=== Pictures paired with source code ===
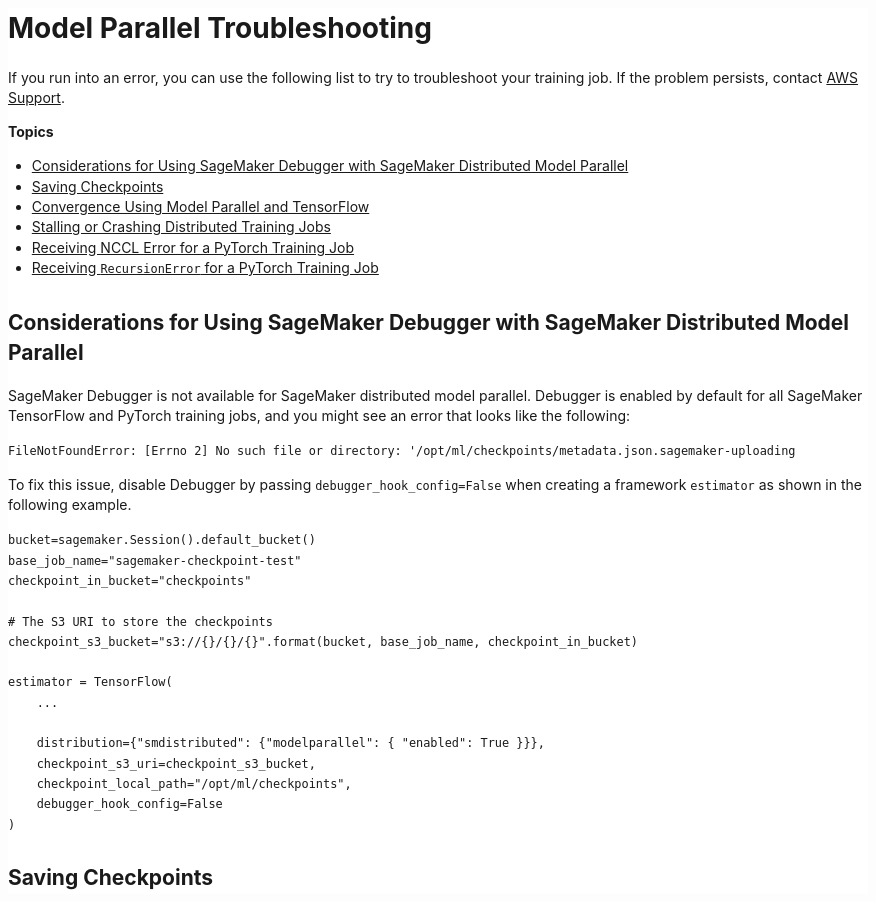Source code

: # Model Parallel Troubleshooting<a name="distributed-troubleshooting-model-parallel"></a>

If you run into an error, you can use the following list to try to troubleshoot your training job\. If the problem persists, contact [AWS Support](http://aws.amazon.com/premiumsupport)\. 

**Topics**
+ [Considerations for Using SageMaker Debugger with SageMaker Distributed Model Parallel](#distributed-ts-model-parallel-debugger)
+ [Saving Checkpoints](#distributed-ts-model-parallel-checkpoints)
+ [Convergence Using Model Parallel and TensorFlow](#distributed-ts-model-parallel-tf-convergence)
+ [Stalling or Crashing Distributed Training Jobs](#distributed-ts-model-parallel-training-issues)
+ [Receiving NCCL Error for a PyTorch Training Job](#distributed-ts-model-parallel-nccl-error)
+ [Receiving `RecursionError` for a PyTorch Training Job](#distributed-ts-model-parallel-super-forward-not-supported)

## Considerations for Using SageMaker Debugger with SageMaker Distributed Model Parallel<a name="distributed-ts-model-parallel-debugger"></a>

SageMaker Debugger is not available for SageMaker distributed model parallel\. Debugger is enabled by default for all SageMaker TensorFlow and PyTorch training jobs, and you might see an error that looks like the following: 

```
FileNotFoundError: [Errno 2] No such file or directory: '/opt/ml/checkpoints/metadata.json.sagemaker-uploading
```

To fix this issue, disable Debugger by passing `debugger_hook_config=False` when creating a framework `estimator` as shown in the following example\.

```
bucket=sagemaker.Session().default_bucket()
base_job_name="sagemaker-checkpoint-test"
checkpoint_in_bucket="checkpoints"

# The S3 URI to store the checkpoints
checkpoint_s3_bucket="s3://{}/{}/{}".format(bucket, base_job_name, checkpoint_in_bucket)

estimator = TensorFlow(
    ...

    distribution={"smdistributed": {"modelparallel": { "enabled": True }}},
    checkpoint_s3_uri=checkpoint_s3_bucket,
    checkpoint_local_path="/opt/ml/checkpoints",
    debugger_hook_config=False
)
```

## Saving Checkpoints<a name="distributed-ts-model-parallel-checkpoints"></a>
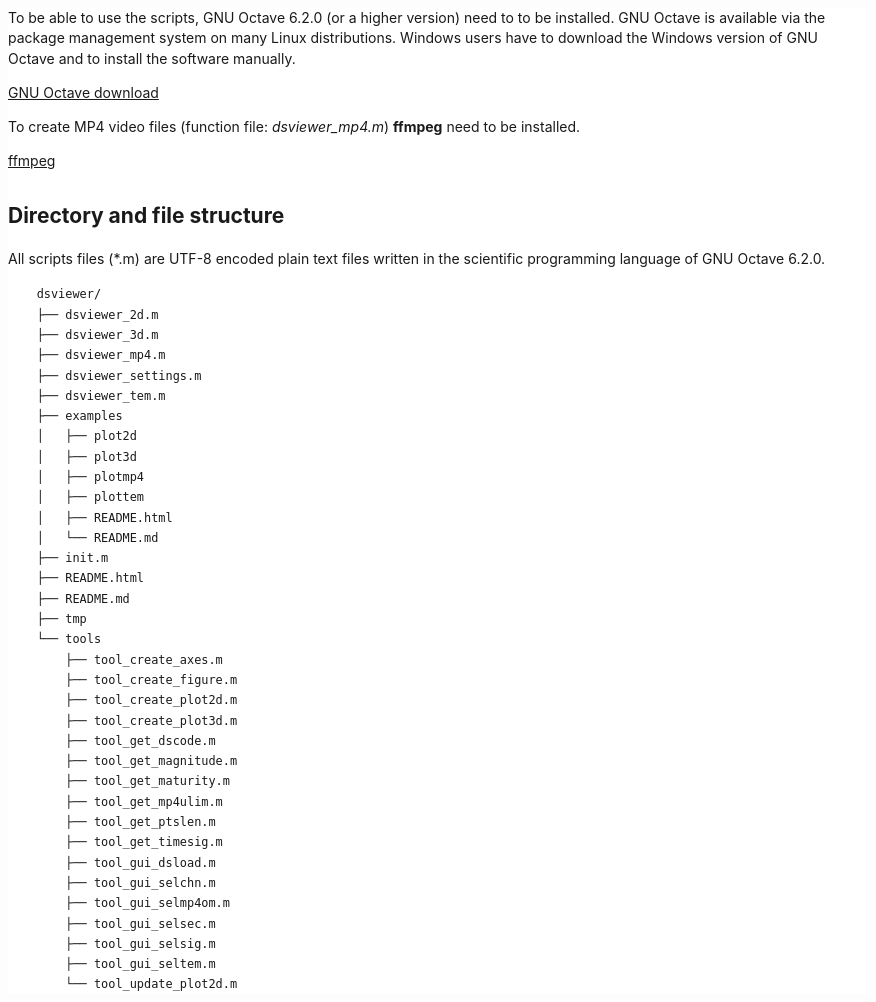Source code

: To be able to use the scripts, GNU Octave 6.2.0 (or a higher version) need to to be installed.
GNU Octave is available via the package management system on many Linux distributions. Windows users have to download the Windows version of GNU Octave and to install the software manually.

[GNU Octave download](https://octave.org/download)

To create MP4 video files (function file: *dsviewer_mp4.m*) **ffmpeg** need to be installed.

[ffmpeg](https://www.ffmpeg.org/)


## Directory and file structure

All scripts files (*.m) are UTF-8 encoded plain text files written in the scientific programming language of GNU Octave 6.2.0.

```
    dsviewer/   
    ├── dsviewer_2d.m   
    ├── dsviewer_3d.m   
    ├── dsviewer_mp4.m   
    ├── dsviewer_settings.m   
    ├── dsviewer_tem.m   
    ├── examples   
    │   ├── plot2d   
    │   ├── plot3d   
    │   ├── plotmp4   
    │   ├── plottem   
    │   ├── README.html   
    │   └── README.md   
    ├── init.m   
    ├── README.html   
    ├── README.md   
    ├── tmp   
    └── tools   
        ├── tool_create_axes.m   
        ├── tool_create_figure.m   
        ├── tool_create_plot2d.m   
        ├── tool_create_plot3d.m   
        ├── tool_get_dscode.m   
        ├── tool_get_magnitude.m   
        ├── tool_get_maturity.m   
        ├── tool_get_mp4ulim.m   
        ├── tool_get_ptslen.m   
        ├── tool_get_timesig.m   
        ├── tool_gui_dsload.m   
        ├── tool_gui_selchn.m   
        ├── tool_gui_selmp4om.m   
        ├── tool_gui_selsec.m   
        ├── tool_gui_selsig.m   
        ├── tool_gui_seltem.m   
        └── tool_update_plot2d.m   
```
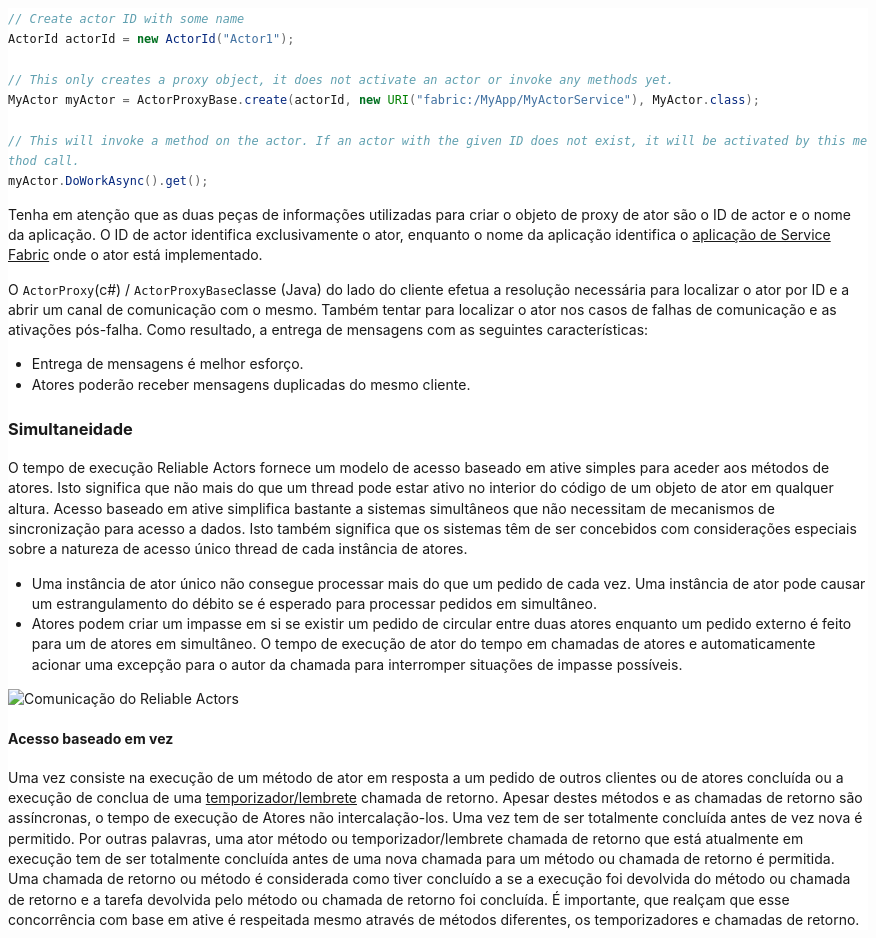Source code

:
 ```java
// Create actor ID with some name
ActorId actorId = new ActorId("Actor1");

// This only creates a proxy object, it does not activate an actor or invoke any methods yet.
MyActor myActor = ActorProxyBase.create(actorId, new URI("fabric:/MyApp/MyActorService"), MyActor.class);

// This will invoke a method on the actor. If an actor with the given ID does not exist, it will be activated by this method call.
myActor.DoWorkAsync().get();
```


Tenha em atenção que as duas peças de informações utilizadas para criar o objeto de proxy de ator são o ID de actor e o nome da aplicação. O ID de actor identifica exclusivamente o ator, enquanto o nome da aplicação identifica o [aplicação de Service Fabric](service-fabric-reliable-actors-platform.md#application-model) onde o ator está implementado.

O `ActorProxy`(c#) / `ActorProxyBase`classe (Java) do lado do cliente efetua a resolução necessária para localizar o ator por ID e a abrir um canal de comunicação com o mesmo. Também tentar para localizar o ator nos casos de falhas de comunicação e as ativações pós-falha. Como resultado, a entrega de mensagens com as seguintes características:

* Entrega de mensagens é melhor esforço.
* Atores poderão receber mensagens duplicadas do mesmo cliente.

### <a name="concurrency"></a>Simultaneidade
O tempo de execução Reliable Actors fornece um modelo de acesso baseado em ative simples para aceder aos métodos de atores. Isto significa que não mais do que um thread pode estar ativo no interior do código de um objeto de ator em qualquer altura. Acesso baseado em ative simplifica bastante a sistemas simultâneos que não necessitam de mecanismos de sincronização para acesso a dados. Isto também significa que os sistemas têm de ser concebidos com considerações especiais sobre a natureza de acesso único thread de cada instância de atores.

* Uma instância de ator único não consegue processar mais do que um pedido de cada vez. Uma instância de ator pode causar um estrangulamento do débito se é esperado para processar pedidos em simultâneo.
* Atores podem criar um impasse em si se existir um pedido de circular entre duas atores enquanto um pedido externo é feito para um de atores em simultâneo. O tempo de execução de ator do tempo em chamadas de atores e automaticamente acionar uma excepção para o autor da chamada para interromper situações de impasse possíveis.

![Comunicação do Reliable Actors][3]

#### <a name="turn-based-access"></a>Acesso baseado em vez
Uma vez consiste na execução de um método de ator em resposta a um pedido de outros clientes ou de atores concluída ou a execução de conclua de uma [temporizador/lembrete](service-fabric-reliable-actors-timers-reminders.md) chamada de retorno. Apesar destes métodos e as chamadas de retorno são assíncronas, o tempo de execução de Atores não intercalação-los. Uma vez tem de ser totalmente concluída antes de vez nova é permitido. Por outras palavras, uma ator método ou temporizador/lembrete chamada de retorno que está atualmente em execução tem de ser totalmente concluída antes de uma nova chamada para um método ou chamada de retorno é permitida. Uma chamada de retorno ou método é considerada como tiver concluído a se a execução foi devolvida do método ou chamada de retorno e a tarefa devolvida pelo método ou chamada de retorno foi concluída. É importante, que realçam que esse concorrência com base em ative é respeitada mesmo através de métodos diferentes, os temporizadores e chamadas de retorno.


[1]: ./media/service-fabric-reliable-actors-introduction/concurrency.png
[2]: ./media/service-fabric-reliable-actors-introduction/distribution.png
[3]: ./media/service-fabric-reliable-actors-introduction/actor-communication.png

=== ACTION ITEM ===
Identify the lines above with the word "does". Copy them.

=== EXPECTED ANSWER ===
// This only creates a proxy object, it does not activate an actor or invoke any methods yet.
// This will invoke a method on the actor. If an actor with the given ID does not exist, it will be activated by this method call.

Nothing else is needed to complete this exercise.